Camp Nanowrimo

April 1 begins Camp Nanowrimo, the summer version of my November madness, with a little flexibility thrown in. My goal this go around is to write 30 short stories (flash fiction) in 30 days. To whet your whistle, here’s one I’d written previously. Enjoy!

DINNER AND A SHOW

Sharp heel clicks on the restaurant floor, followed by the shuffling steps of one being led to execution. A proffered chair squeaks and is ignored in favor of another pulled out roughly. Offers of wine frostily denied. Sweet tea, no lemon. Just water, please. A silent glare over the menus, lost on the recipient, but noted by the waiter who hastily retreats. Silent, tension-laden moments, broken by the delicate placement of bread and drink on clean white table linens. Orders made, terse response regarding salad dressing on one side, forced joviality about the specials on the other. 

Left alone again, bread is cut with more force than necessary as the accusation is finally aired. Other diners either flinch or perk up their ears at the drama unfolding. Murmured bets are placed by the waitstaff on the outcome, their own waiter placing a fiver on drinks being thrown, hoping to recoup his certain lack of tip. An embarrassed entreaty for quiet tones is disregarded as the tirade continues. 

Past promises, broken; future happiness, dashed; present dalliance, uncovered. Proclamation of innocence and artfully earnest explanation interrupted only by meal delivery.

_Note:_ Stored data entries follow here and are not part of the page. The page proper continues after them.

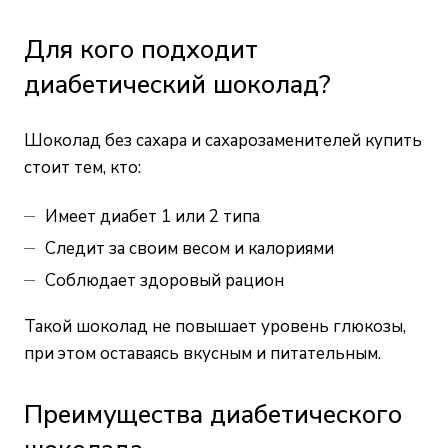
Для кого подходит
диабетический шоколад?
Шоколад без сахара и сахарозаменителей купить
стоит тем, кто:
Имеет диабет 1 или 2 типа
Следит за своим весом и калориями
Соблюдает здоровый рацион
Такой шоколад не повышает уровень глюкозы,
при этом оставаясь вкусным и питательным.
Преимущества диабетического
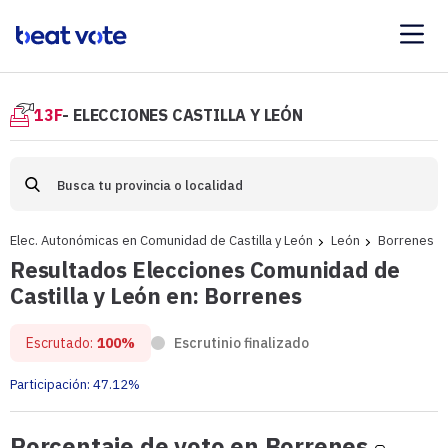
13F
- ELECCIONES CASTILLA Y LEÓN
Elec. Autonómicas en Comunidad de Castilla y León
León
Borrenes
Resultados Elecciones Comunidad de
Castilla y León en: Borrenes
Escrutado:
100%
Escrutinio finalizado
Participación:
47.12%
Porcen
Porcentaje de voto en Borrenes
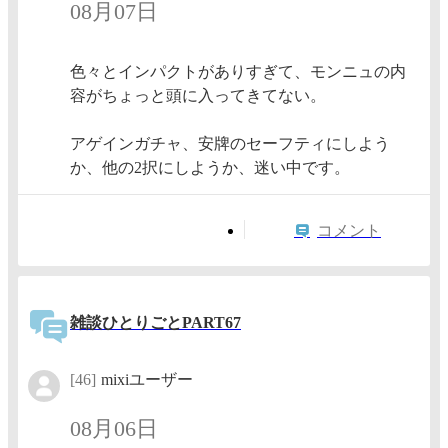
08月07日
色々とインパクトがありすぎて、モンニュの内
容がちょっと頭に入ってきてない。
アゲインガチャ、安牌のセーフティにしよう
か、他の2択にしようか、迷い中です。
コメント
雑談ひとりごとPART67
[46]
mixiユーザー
08月06日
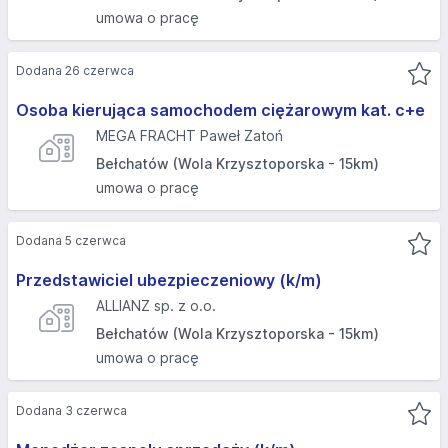
umowa o pracę
Dodana 26 czerwca
Osoba kierująca samochodem ciężarowym kat. c+e
MEGA FRACHT Paweł Zatoń
Bełchatów (Wola Krzysztoporska - 15km)
umowa o pracę
Dodana 5 czerwca
Przedstawiciel ubezpieczeniowy (k/m)
ALLIANZ sp. z o.o.
Bełchatów (Wola Krzysztoporska - 15km)
umowa o pracę
Dodana 3 czerwca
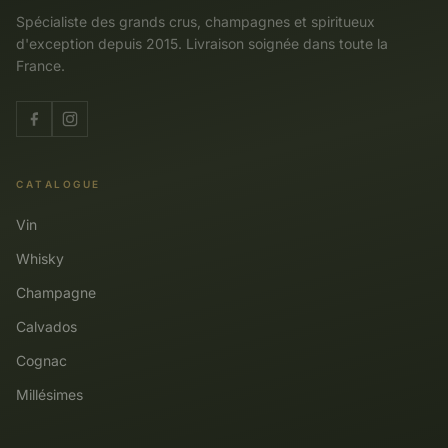
Spécialiste des grands crus, champagnes et spiritueux
d'exception depuis 2015. Livraison soignée dans toute la
France.
CATALOGUE
Vin
Whisky
Champagne
Calvados
Cognac
Millésimes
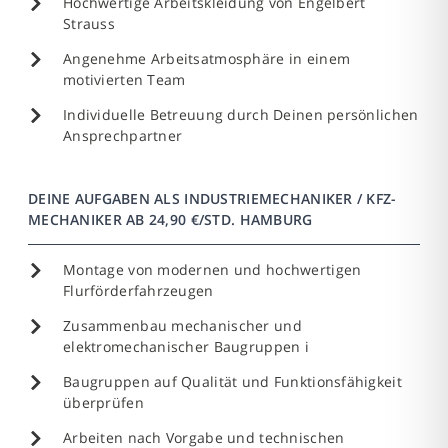
Hochwertige Arbeitskleidung von Engelbert
Strauss
Angenehme Arbeitsatmosphäre in einem
motivierten Team
Individuelle Betreuung durch Deinen persönlichen
Ansprechpartner
DEINE AUFGABEN ALS INDUSTRIEMECHANIKER / KFZ-
MECHANIKER AB 24,90 €/STD. HAMBURG
Montage von modernen und hochwertigen
Flurförderfahrzeugen
Zusammenbau mechanischer und
elektromechanischer Baugruppen i
Baugruppen auf Qualität und Funktionsfähigkeit
überprüfen
Arbeiten nach Vorgabe und technischen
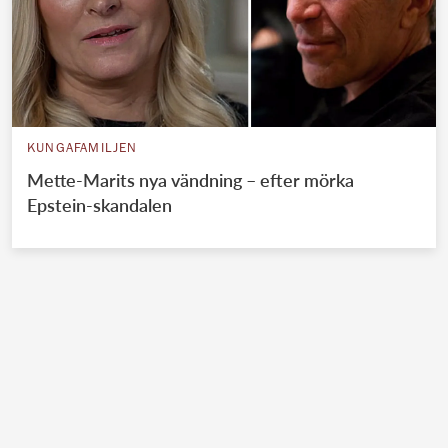
KUNGAFAMILJEN
Mette-Marits nya vändning – efter mörka
Epstein-skandalen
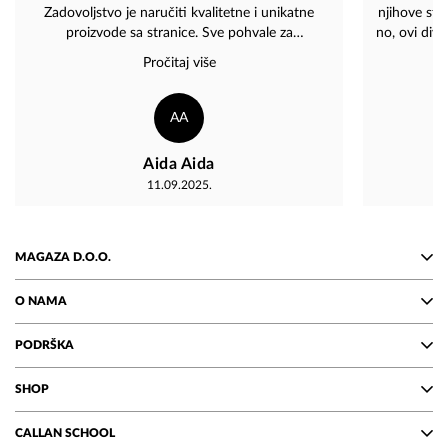
Zadovoljstvo je naručiti kvalitetne i unikatne
njihove str
proizvode sa stranice. Sve pohvale za
no, ovi divni
profesionalnost i ekspeditivnost. Hvala "Magaza"
da mi p
Pročitaj više
adresu. P
da zapne kao 
ce, ali za
AA
cekajte za
Aida Aida
11.09.2025.
MAGAZA D.O.O.
O NAMA
PODRŠKA
SHOP
CALLAN SCHOOL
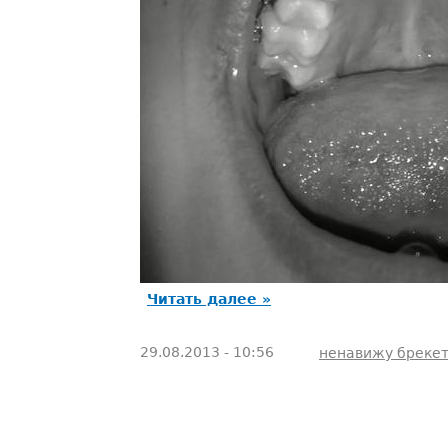
Читать далее »
29.08.2013 - 10:56
ненавижу бреке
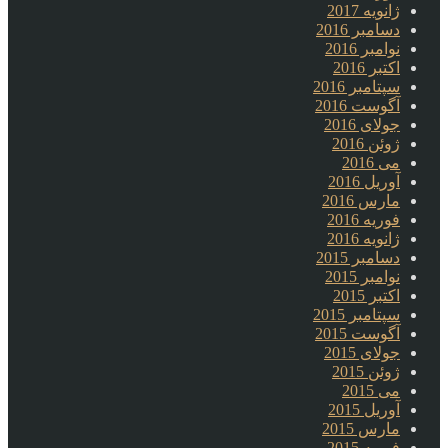
ژانویه 2017
دسامبر 2016
نوامبر 2016
اکتبر 2016
سپتامبر 2016
آگوست 2016
جولای 2016
ژوئن 2016
می 2016
آوریل 2016
مارس 2016
فوریه 2016
ژانویه 2016
دسامبر 2015
نوامبر 2015
اکتبر 2015
سپتامبر 2015
آگوست 2015
جولای 2015
ژوئن 2015
می 2015
آوریل 2015
مارس 2015
فوریه 2015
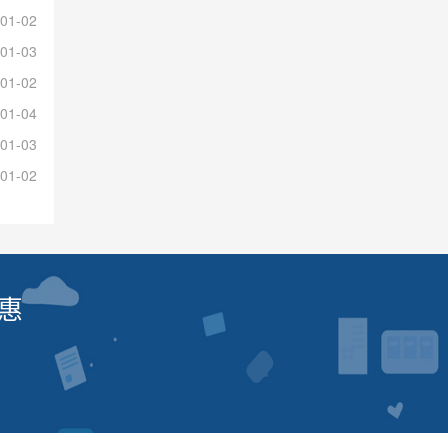
01-02
01-03
01-02
01-04
01-03
01-02
惠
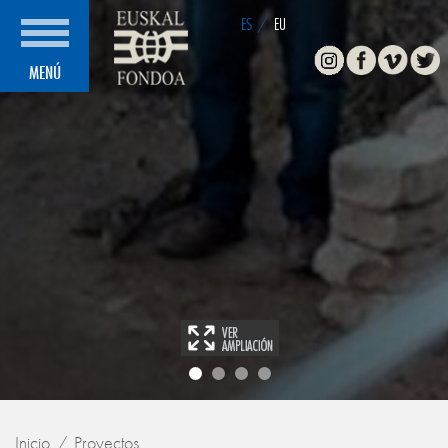
ES
/
EU
Instagram
Facebook
Vimeo
Twitte
MENÚ
Inicio
Proyectos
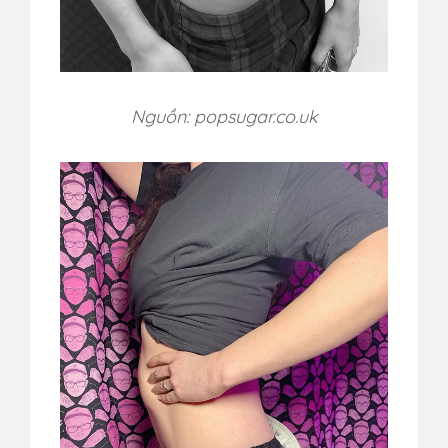
Nguồn: popsugar.co.uk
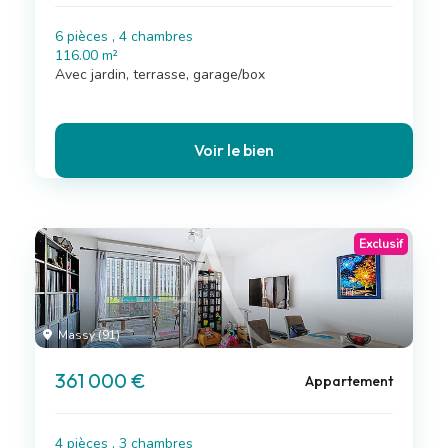
6 pièces , 4 chambres
116.00 m²
Avec jardin, terrasse, garage/box
Voir le bien
Exclusif
Massy (91)
361 000 €
Appartement
4 pièces , 3 chambres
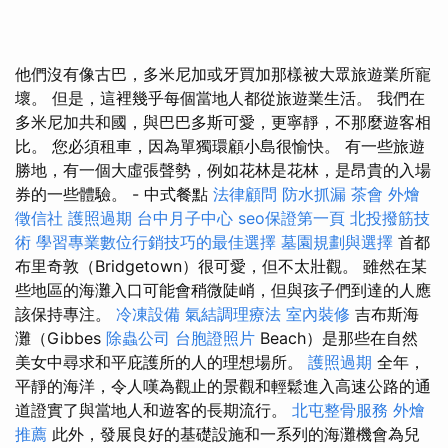
他們沒有像古巴，多米尼加或牙買加那樣被大眾旅遊業所寵
壞。 但是，這裡幾乎每個當地人都從旅遊業生活。 我們在
多米尼加共和國，與巴巴多斯可愛，更寧靜，不那麼遊客相
比。 您必須租車，因為單獨環顧小島很愉快。 有一些旅遊
勝地，有一個大虛張聲勢，例如花林是花林，是昂貴的入場
券的一些體驗。 - 中式餐點
法律顧問
防水抓漏
茶會
外燴
徵信社
護照過期
台中月子中心
seo保證第一頁
北投撥筋技
術
學習專業數位行銷技巧的最佳選擇
墓園規劃與選擇
首都
布里奇敦（Bridgetown）很可愛，但不太壯觀。 雖然在某
些地區的海灘入口可能會稍微陡峭，但與孩子們到達的人應
該保持專注。
冷凍設備
氣結調理療法
室內裝修
吉布斯海
灘（Gibbes
除蟲公司
台胞證照片
Beach）是那些在自然
美女中尋求和平庇護所的人的理想場所。
護照過期
全年，
平靜的海洋，令人嘆為觀止的景觀和輕鬆進入高速公路的通
道證實了與當地人和遊客的長期流行。
北屯整骨服務
外燴
推薦
此外，發展良好的基礎設施和一系列的海灘機會為兒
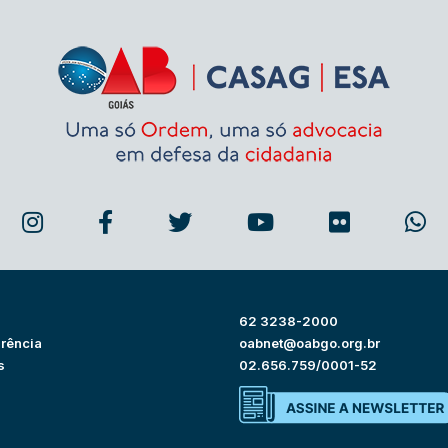
62 3238-2000
rência
oabnet@oabgo.org.br
s
02.656.759/0001-52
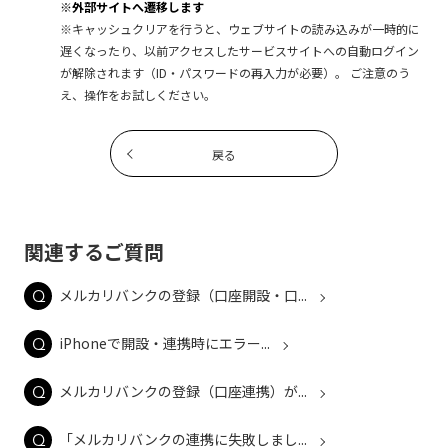
※外部サイトへ遷移します
※キャッシュクリアを行うと、ウェブサイトの読み込みが一時的に
遅くなったり、以前アクセスしたサービスサイトへの自動ログイン
が解除されます（ID・パスワードの再入力が必要）。 ご注意のう
え、操作をお試しください。
戻る
関連するご質問
メルカリバンクの登録（口座開設・口...
iPhoneで開設・連携時にエラー...
メルカリバンクの登録（口座連携）が...
「メルカリバンクの連携に失敗しまし...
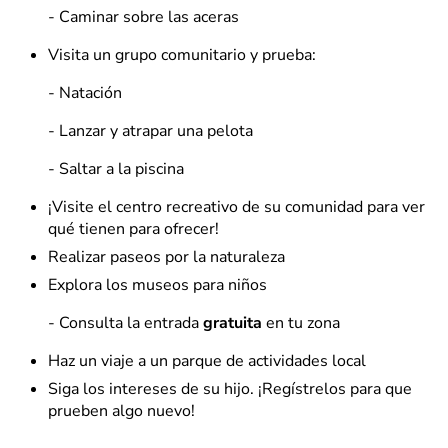
- Caminar sobre las aceras
Visita un grupo comunitario y prueba:
- Natación
- Lanzar y atrapar una pelota
- Saltar a la piscina
¡Visite el centro recreativo de su comunidad para ver
qué tienen para ofrecer!
Realizar paseos por la naturaleza
Explora los museos para niños
- Consulta la entrada
gratuita
en tu zona
Haz un viaje a un parque de actividades local
Siga los intereses de su hijo. ¡Regístrelos para que
prueben algo nuevo!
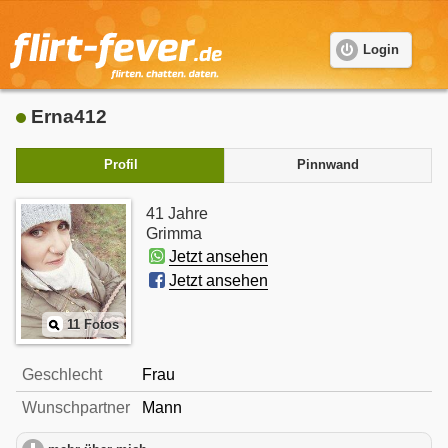
Login
Erna412
Profil
Pinnwand
41 Jahre
Grimma
Jetzt ansehen
Jetzt ansehen
11 Fotos
Geschlecht
Frau
Wunschpartner
Mann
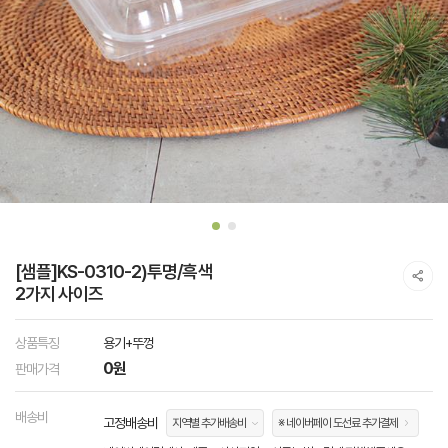
[샘플]KS-0310-2)투명/흑색
2가지 사이즈
상품특징
용기+뚜껑
0원
판매가격
배송비
고정배송비
지역별 추가배송비
※ 네이버페이 도선료 추가결제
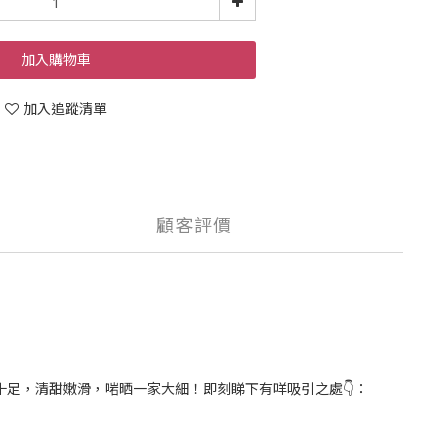
加入購物車
加入追蹤清單
顧客評價
足，清甜嫩滑，啱晒一家大細！即刻睇下有咩吸引之處👇：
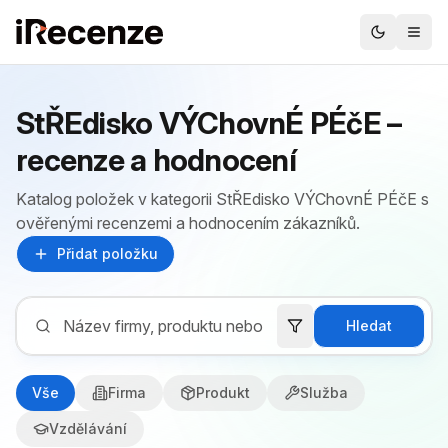
StŘEdisko VÝChovnÉ PÉčE –
recenze a hodnocení
Katalog položek v kategorii StŘEdisko VÝChovnÉ PÉčE s
ověřenými recenzemi a hodnocením zákazníků.
Přidat položku
Hledat
Vše
Firma
Produkt
Služba
Vzdělávání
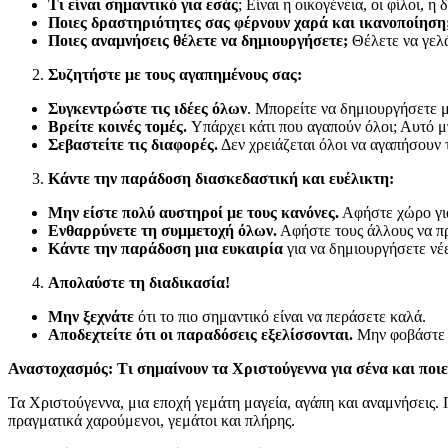
Τι είναι σημαντικό για εσάς
; Είναι η οικογένεια, οι φίλοι, 
Ποιες δραστηριότητες σας φέρνουν χαρά και ικανοποίηση
Ποιες αναμνήσεις θέλετε να δημιουργήσετε;
Θέλετε να γελά
Συζητήστε με τους αγαπημένους σας:
Συγκεντρώστε τις ιδέες όλων
. Μπορείτε να δημιουργήσετε μ
Βρείτε κοινές τομές.
Υπάρχει κάτι που αγαπούν όλοι; Αυτό μ
Σεβαστείτε τις διαφορές.
Δεν χρειάζεται όλοι να αγαπήσουν τ
Κάντε την παράδοση διασκεδαστική και ευέλικτη:
Μην είστε πολύ αυστηροί με τους κανόνες.
Αφήστε χώρο γι
Ενθαρρύνετε τη συμμετοχή όλων.
Αφήστε τους άλλους να πρ
Κάντε την παράδοση μια ευκαιρία
για να δημιουργήσετε νέ
Απολαύστε τη διαδικασία!
Μην ξεχνάτε
ότι το πιο σημαντικό είναι να περάσετε καλά.
Αποδεχτείτε ότι οι παραδόσεις εξελίσσονται.
Μην φοβάστε ν
Αναστοχασμός: Τι σημαίνουν τα Χριστούγεννα για σένα και ποιες
Τα Χριστούγεννα, μια εποχή γεμάτη μαγεία, αγάπη και αναμνήσεις. Πέ
πραγματικά χαρούμενοι, γεμάτοι και πλήρης.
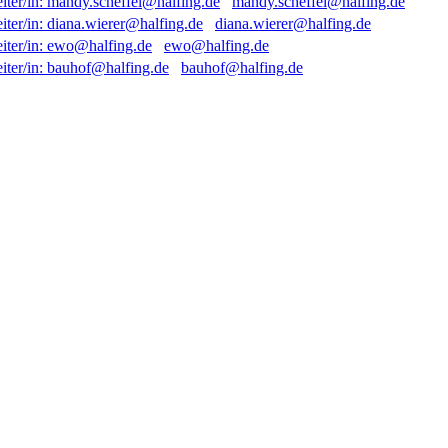
mandy.scheffel@halfing.de
diana.wierer@halfing.de
ewo@halfing.de
bauhof@halfing.de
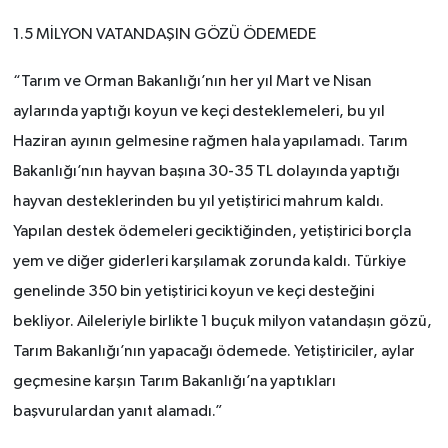
KİTAP
1.5 MİLYON VATANDAŞIN GÖZÜ ÖDEMEDE
HEDEF2020
“Tarım ve Orman Bakanlığı’nın her yıl Mart ve Nisan
OTOMOBİL
aylarında yaptığı koyun ve keçi desteklemeleri, bu yıl
Haziran ayının gelmesine rağmen hala yapılamadı. Tarım
MİZAH
Bakanlığı’nın hayvan başına 30-35 TL dolayında yaptığı
hayvan desteklerinden bu yıl yetiştirici mahrum kaldı.
TARİH
Yapılan destek ödemeleri geciktiğinden, yetiştirici borçla
Genel
yem ve diğer giderleri karşılamak zorunda kaldı. Türkiye
genelinde 350 bin yetiştirici koyun ve keçi desteğini
Politika
bekliyor. Aileleriyle birlikte 1 buçuk milyon vatandaşın gözü,
Tarım Bakanlığı’nın yapacağı ödemede. Yetiştiriciler, aylar
YEREL
geçmesine karşın Tarım Bakanlığı’na yaptıkları
başvurulardan yanıt alamadı.”
BÖLGEDEN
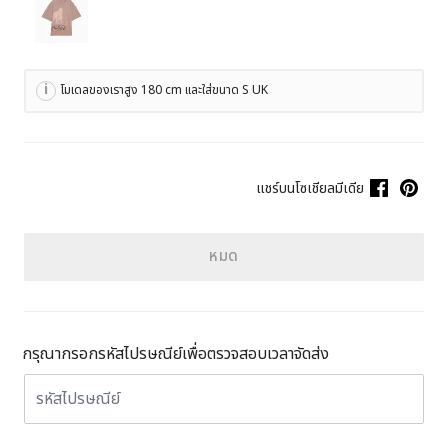
โมเดลของเราสูง 180 cm และใส่ขนาด S UK
แชร์บนโซเชียลมีเดีย
หมด
กรุณากรอกรหัสไปรษณีย์เพื่อตรวจสอบเวลาจัดส่ง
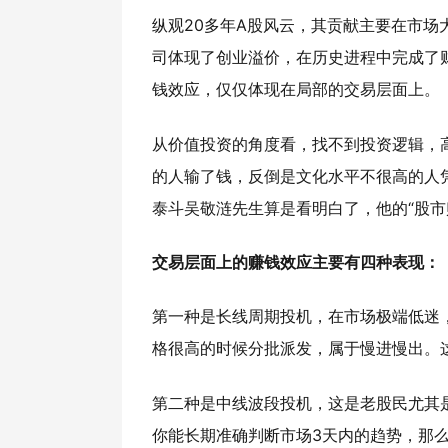
纵观20多年A股风云，其贡献主要在市
司体现了创业溢价，在历史进程中完成了
钱效应，仅仅体现在局部的交易层面上。
从价值投资的角度看，找不到投资逻辑，
的人输了钱，反倒是文化水平不很高的人
泰斗吴敬涟先生算是看明白了，他的“股市
交易层面上的赚钱效应主要有四种表现：
第一种是长线周期投机，在市场极端低迷
格很高的时候分批派发，属于慢进慢出。
第二种是中线波段投机，这是老股民尤其
你能长期准确判断市场3天内的趋势，那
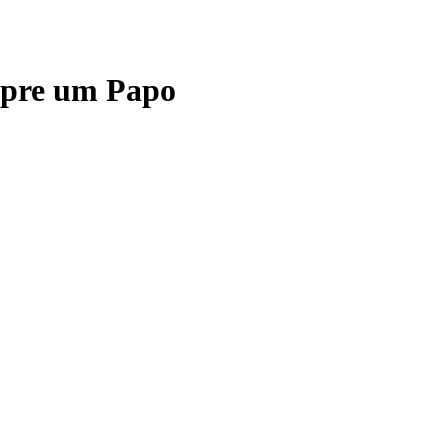
mpre um Papo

Stony silence juxtaposed with quick talking and attempted cajoling as food is pushed around plates, mostly uneaten. Account given, a lull falls as each side surveys the other.

Muffled gasps from nearby tables when insurmountable evidence is brought forth. Stunned silence and a look of panic is quickly replaced by attempts at backpedaling. These, met only with disdain, finally morph into contrition as admission is made. The lid on the wronged party’s anger metaphorically flies, followed by the literal flying of the sweet tea, no lemon, into the offender’s face.

The suddenly vacated chair falls over, causing the all-too-attentive bystanders to jolt. Shoes again echo on their path to the door, punctuating the sputters of one drenched in drink. The opposite chair moves backward just as quickly, but remains upright as its occupant fumbles for cash. Money is thrown on the table and the second diner follows the first, calling out, unheard through the already closing door. Shoved open again, the door hangs ajar for a moment, as though allowing the tension in the restaurant to exit as well, before quietly falling shut, signaling the end of the public confrontation. 

The waiter is already at the table, righting the fallen chair before collecting the bills that barely cover the cost of the uneaten meal. By the time the dry table linen is laid, discussion of the spectacle is winding down. No one will even make the connection when news of the murder is made public.